At the club level a good number of the South African World Cup winners are now plying their trade in Europe and afar. However, almost half of the starting squad that last ran out in the green and gold play for the national clubs such as Lions, Stormers, Sharks and Bulls. Since the pandemic hit these sides have played in only two tournaments, the Super Rugby SA and the recent Franchise Cup, totalling a meagre ten games apiece.

Compare that to their northern hemisphere counterparts and the likes of Premiership clubs Exeter, Sale and Bristol, who’ve played over 30 matches. Pro14 clubs like Munster, Leinster, Edinburgh, Blues and Scarlets have played roughly 20 games. The clubs likely to supply players to the British and Irish Lions squad have all played double and in some cases triple the number of games as the South African clubs.

To add further worry for the Springboks, the newly incepted Rainbow League between the South African Super Rugby franchises and the Pro14 unfortunately looks like it may be cancelled, which will again leave a good portion of Springboks players with little valuable game time prior to July.

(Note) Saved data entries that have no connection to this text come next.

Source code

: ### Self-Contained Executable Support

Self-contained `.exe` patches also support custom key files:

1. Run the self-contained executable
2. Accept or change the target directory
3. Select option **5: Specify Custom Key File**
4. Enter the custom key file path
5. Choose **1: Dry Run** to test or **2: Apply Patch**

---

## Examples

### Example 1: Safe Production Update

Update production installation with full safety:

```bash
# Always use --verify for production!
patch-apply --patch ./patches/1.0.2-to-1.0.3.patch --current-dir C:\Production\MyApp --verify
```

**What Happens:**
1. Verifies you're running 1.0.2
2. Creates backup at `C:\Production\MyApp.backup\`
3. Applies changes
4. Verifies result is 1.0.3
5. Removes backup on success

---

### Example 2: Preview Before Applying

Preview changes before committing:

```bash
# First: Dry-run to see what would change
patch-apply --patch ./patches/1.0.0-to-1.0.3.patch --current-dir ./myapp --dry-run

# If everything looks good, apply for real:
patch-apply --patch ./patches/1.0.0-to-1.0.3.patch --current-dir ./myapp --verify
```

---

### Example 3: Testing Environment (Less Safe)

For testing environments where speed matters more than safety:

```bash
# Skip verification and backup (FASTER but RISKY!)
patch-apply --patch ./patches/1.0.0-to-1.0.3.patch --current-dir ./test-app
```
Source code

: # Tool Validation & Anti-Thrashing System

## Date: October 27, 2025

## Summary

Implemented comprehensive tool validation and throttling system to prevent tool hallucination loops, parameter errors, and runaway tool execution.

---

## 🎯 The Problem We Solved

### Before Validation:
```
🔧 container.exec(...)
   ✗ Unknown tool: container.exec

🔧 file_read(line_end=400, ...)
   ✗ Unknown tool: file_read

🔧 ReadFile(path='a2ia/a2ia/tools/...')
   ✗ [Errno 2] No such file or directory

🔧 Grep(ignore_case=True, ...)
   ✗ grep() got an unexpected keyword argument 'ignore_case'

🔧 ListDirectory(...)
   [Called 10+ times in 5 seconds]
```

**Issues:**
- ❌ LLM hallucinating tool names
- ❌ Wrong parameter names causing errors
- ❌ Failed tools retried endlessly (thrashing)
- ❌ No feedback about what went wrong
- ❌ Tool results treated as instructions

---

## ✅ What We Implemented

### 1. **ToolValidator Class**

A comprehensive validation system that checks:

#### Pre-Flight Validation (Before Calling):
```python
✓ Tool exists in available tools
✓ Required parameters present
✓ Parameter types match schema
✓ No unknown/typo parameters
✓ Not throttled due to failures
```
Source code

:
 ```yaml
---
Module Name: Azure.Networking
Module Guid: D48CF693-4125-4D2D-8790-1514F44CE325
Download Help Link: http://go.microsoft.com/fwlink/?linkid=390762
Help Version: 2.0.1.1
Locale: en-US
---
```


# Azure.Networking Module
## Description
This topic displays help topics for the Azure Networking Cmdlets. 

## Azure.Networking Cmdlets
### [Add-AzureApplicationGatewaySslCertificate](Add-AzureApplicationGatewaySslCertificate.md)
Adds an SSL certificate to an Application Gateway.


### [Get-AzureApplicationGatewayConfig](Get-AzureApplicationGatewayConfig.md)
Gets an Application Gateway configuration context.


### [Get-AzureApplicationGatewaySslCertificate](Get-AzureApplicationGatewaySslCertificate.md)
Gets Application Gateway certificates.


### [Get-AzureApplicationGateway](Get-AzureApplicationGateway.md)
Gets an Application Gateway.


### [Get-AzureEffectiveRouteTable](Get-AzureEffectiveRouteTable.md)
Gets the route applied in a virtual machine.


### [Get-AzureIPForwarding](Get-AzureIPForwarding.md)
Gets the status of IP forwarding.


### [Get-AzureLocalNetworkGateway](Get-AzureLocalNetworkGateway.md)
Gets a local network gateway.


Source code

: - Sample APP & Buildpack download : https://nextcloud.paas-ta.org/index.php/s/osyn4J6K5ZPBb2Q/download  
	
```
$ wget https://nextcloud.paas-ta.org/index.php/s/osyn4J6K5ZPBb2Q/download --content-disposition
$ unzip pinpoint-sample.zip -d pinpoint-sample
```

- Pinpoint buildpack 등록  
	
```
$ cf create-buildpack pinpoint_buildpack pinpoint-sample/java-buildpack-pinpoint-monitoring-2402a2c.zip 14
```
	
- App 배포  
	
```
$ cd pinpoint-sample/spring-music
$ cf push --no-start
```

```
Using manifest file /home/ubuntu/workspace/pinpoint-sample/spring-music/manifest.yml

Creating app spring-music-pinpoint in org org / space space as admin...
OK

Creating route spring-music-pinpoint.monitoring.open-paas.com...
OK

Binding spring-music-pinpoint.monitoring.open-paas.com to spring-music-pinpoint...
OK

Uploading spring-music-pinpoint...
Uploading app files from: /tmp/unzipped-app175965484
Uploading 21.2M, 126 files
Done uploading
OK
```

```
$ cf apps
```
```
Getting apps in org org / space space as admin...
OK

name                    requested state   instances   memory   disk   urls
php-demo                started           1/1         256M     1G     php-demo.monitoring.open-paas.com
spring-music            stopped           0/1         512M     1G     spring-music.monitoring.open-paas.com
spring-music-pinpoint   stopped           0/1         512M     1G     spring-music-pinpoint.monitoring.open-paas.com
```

So will this hypothesis be further tested during this tour? Will the South African players show the same ring rust as the Saracens in the Six Nations with so many players having had much more time away from the highest level of the support? Or will Rassie Erasmus’s men prove why they hold the world No. 1 spot and, with the superstars such as Cheslin Kolbe, Faf de Klerk and Damian de Allende causing a storm in Europe, still provide the competitive series all Lions fans are hoping for?

The Rugby world waits with great anticipation, particularly, I’m sure, Eddie Jones.